The exercise:
Print the diary entry's passage from "Why do people" to "control and power." word for word.

Hello 2nd September! I have been working so hard today it feels like a Thursday but it is only Wednesday. I weighed myself last night and the news is not good. Nor was it a surprise. Chips are being poured into a bowl in the office and I will simply have to stop eating junk food. Should be simple. Cute kids wander around with some. They must think this is what is like in all offices, a party every afternoon. I have finished all my food except for the apple. I have no idea what I will cook for dinner.
Why do people try to control who one loves. For example, when one person is forbidden to love another due to being from the wrong class, race, family, whatever. Who does this serve? The tribe? Is it all based, as is everything, on power? It is very disturbing. If love were permitted to prosper, would there be as much conflict? I think it is all due to people wishing to hold power over others. There are a lot of rules in society that serve nothing anymore (perhaps never did) but are followed regardless, otherwise one loses face, control and power.
I am trying to think of something to write. I am wasting time ticking things off the list but not tackling the real jobs. I have almost an hour and a half, then home to get ready for visitors. I am also hanging on for a work call from the US and I think it will now come tomorrow - on the weekend - or even late this evening. Sadly, I left my mobile number, really I had no choice. Oh well. I appear to be next in line because all the other lackeys are on leave or not here, or something.

Data segment:
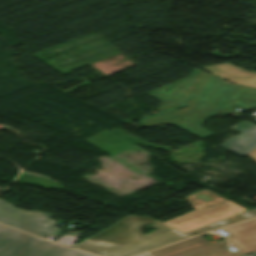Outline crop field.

Solved problem:
Why do people try to control who one loves. For example, when one person is forbidden to love another due to being from the wrong class, race, family, whatever. Who does this serve? The tribe? Is it all based, as is everything, on power? It is very disturbing. If love were permitted to prosper, would there be as much conflict? I think it is all due to people wishing to hold power over others. There are a lot of rules in society that serve nothing anymore (perhaps never did) but are followed regardless, otherwise one loses face, control and power.